What the exercise asks: Below are the entries; return every line among them that holds the word "esposa".

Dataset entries
┌──

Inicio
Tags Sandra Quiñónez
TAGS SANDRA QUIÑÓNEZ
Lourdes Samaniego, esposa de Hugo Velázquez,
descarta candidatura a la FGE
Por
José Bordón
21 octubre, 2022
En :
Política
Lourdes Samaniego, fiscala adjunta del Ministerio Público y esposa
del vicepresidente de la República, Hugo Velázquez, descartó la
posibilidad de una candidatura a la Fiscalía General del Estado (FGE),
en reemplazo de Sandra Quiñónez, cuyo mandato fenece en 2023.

└──
┌──

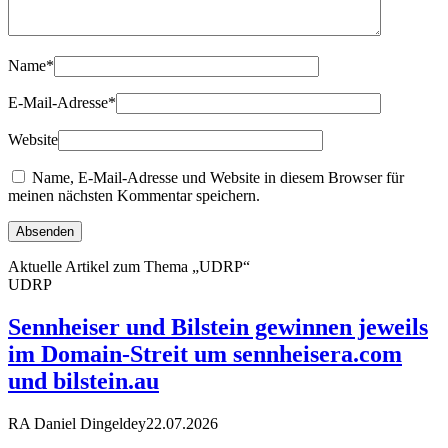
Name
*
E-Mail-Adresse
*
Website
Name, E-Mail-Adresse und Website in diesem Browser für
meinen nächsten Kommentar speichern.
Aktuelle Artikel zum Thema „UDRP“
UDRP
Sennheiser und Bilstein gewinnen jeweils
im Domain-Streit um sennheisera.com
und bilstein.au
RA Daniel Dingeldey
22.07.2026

└──
┌──

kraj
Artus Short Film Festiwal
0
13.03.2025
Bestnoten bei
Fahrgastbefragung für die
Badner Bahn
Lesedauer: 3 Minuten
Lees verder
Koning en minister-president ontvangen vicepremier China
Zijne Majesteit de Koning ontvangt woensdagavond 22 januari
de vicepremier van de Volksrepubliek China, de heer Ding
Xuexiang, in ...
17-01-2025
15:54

└──

Result for this task:
Lourdes Samaniego, esposa de Hugo Velázquez,
Lourdes Samaniego, fiscala adjunta del Ministerio Público y esposa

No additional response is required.